It could be said that knowledge grows as chaos, incomprehensible chaos, and is transformed into order. But this is only half the story. Order is that domain of experience where familiar actions produce desirable responses. Order can become stultifying, however—crushing, deadening, oppressive, predictable, dull, lifeless, obsessive, colorless, willfully blind, self-satisfied, arrogant, unchangeable—precisely because what has always been done leaves no room for the experimentation necessary to adapt to the unknown future (and the future is by definition the emergence of the unknown).

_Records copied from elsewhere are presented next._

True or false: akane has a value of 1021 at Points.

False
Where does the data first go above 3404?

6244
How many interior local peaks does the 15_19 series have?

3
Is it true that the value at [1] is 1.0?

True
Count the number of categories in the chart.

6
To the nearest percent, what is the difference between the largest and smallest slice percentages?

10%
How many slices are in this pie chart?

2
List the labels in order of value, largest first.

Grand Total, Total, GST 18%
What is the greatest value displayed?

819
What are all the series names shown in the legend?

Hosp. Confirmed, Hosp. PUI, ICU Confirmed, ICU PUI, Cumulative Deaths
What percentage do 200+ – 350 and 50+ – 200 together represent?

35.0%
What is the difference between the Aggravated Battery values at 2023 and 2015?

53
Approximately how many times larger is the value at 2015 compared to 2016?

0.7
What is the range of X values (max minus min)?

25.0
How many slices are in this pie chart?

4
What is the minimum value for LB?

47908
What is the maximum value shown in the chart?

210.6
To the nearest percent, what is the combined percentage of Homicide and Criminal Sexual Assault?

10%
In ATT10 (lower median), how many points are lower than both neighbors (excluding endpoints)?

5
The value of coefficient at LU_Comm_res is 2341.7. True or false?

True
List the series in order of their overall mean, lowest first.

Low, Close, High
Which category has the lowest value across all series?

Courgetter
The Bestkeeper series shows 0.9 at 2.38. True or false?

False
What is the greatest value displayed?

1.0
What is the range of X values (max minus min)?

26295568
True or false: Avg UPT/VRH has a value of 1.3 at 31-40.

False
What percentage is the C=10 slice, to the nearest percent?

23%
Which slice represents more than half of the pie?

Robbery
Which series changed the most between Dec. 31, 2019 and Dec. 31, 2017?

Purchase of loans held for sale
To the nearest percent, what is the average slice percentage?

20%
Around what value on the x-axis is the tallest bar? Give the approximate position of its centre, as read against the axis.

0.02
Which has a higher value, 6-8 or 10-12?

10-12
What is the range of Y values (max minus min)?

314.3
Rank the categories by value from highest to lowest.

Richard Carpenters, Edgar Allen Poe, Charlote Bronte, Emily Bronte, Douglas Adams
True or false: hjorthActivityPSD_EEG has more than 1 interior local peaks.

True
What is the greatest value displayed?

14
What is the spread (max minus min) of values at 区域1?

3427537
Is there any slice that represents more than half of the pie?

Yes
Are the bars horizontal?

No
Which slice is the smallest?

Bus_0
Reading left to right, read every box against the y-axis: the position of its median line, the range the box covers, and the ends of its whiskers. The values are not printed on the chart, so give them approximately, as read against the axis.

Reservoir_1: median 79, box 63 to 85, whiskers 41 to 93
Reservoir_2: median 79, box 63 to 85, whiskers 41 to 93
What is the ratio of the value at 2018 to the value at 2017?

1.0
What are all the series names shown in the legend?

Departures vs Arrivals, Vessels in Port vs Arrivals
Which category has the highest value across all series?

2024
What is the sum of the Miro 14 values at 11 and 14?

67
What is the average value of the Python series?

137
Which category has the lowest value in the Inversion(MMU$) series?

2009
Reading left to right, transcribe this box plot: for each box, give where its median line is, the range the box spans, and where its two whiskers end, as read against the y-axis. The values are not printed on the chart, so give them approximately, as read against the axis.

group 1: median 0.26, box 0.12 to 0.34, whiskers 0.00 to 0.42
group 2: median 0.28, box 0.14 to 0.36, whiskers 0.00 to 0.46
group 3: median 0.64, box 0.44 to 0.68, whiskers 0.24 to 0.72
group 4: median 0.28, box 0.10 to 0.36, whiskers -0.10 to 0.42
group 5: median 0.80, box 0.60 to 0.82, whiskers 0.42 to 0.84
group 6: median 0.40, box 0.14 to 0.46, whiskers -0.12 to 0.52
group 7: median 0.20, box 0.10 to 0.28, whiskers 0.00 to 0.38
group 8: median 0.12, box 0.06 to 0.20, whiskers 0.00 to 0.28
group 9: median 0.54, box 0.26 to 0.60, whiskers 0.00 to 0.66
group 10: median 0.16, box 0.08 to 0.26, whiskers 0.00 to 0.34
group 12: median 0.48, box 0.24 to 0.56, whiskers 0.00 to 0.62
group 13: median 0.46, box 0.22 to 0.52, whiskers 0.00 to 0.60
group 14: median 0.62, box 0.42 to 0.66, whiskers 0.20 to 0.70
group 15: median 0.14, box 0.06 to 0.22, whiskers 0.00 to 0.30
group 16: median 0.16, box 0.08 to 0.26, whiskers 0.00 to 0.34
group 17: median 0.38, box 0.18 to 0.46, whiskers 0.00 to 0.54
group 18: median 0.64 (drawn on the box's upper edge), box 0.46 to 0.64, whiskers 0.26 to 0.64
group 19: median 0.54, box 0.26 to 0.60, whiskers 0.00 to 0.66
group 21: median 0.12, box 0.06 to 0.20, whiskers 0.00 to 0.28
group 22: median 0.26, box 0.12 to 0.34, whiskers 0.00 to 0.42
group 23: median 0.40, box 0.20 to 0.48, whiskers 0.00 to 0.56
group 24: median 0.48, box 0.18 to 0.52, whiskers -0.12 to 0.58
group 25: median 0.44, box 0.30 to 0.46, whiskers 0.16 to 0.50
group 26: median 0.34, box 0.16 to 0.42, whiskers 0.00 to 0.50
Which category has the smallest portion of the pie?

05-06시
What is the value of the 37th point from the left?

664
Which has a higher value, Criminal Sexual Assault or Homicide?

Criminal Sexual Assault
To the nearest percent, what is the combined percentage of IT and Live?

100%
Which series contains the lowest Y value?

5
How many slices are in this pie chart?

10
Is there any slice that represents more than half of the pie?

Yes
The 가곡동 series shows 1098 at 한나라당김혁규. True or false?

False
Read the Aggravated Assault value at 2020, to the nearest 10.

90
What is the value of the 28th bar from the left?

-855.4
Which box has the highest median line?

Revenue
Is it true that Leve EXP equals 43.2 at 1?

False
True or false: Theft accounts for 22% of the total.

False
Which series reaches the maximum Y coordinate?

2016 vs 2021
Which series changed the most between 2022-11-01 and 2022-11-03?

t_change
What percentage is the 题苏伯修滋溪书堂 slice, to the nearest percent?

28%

Sometimes, therefore, knowledge grown as order is demolished, when it has become deadening. This is why the great hero who confronts the dragon is often the killer of a giant, sometimes a cyclops, one-eyed—too one-sided—too enamored of its own singularity of vision. And, in truth, every confrontation with something new is the death of an old preconception, a revision of an old map, the editing and updating of an old story, so that the true act of creative adaptation is always partly the death of anachronistic order and partly the admixture of the chaotic and revitalizing. It’s a high-wire act. It’s the surfing of a giant wave.
It’s the impossible mid-air catch. It’s a musical solo that goes beyond perfection because of the bending or breaking of a thousand well-known and well-practised rules. It’s the tight curve of the race car driver who pushes his vehicle to its mechanical and physical limits. It’s the brilliant and passionate speech of someone who is risking everything just to state what he believes to be true.